◆ **Input for this task**
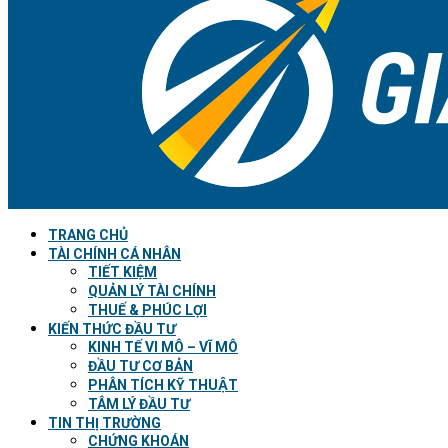
TRANG CHỦ
TÀI CHÍNH CÁ NHÂN
TIẾT KIỆM
QUẢN LÝ TÀI CHÍNH
THUẾ & PHÚC LỢI
KIẾN THỨC ĐẦU TƯ
KINH TẾ VI MÔ – VĨ MÔ
ĐẦU TƯ CƠ BẢN
PHÂN TÍCH KỸ THUẬT
TÂM LÝ ĐẦU TƯ
TIN THỊ TRƯỜNG
CHỨNG KHOÁN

◆ **Your assignment**
Write out exactly, and only, each line from the one with "THUẾ & PHÚC LỢI" down to the last line of the records above.

◆ **Answer for this exercise**
THUẾ & PHÚC LỢI
KIẾN THỨC ĐẦU TƯ
KINH TẾ VI MÔ – VĨ MÔ
ĐẦU TƯ CƠ BẢN
PHÂN TÍCH KỸ THUẬT
TÂM LÝ ĐẦU TƯ
TIN THỊ TRƯỜNG
CHỨNG KHOÁN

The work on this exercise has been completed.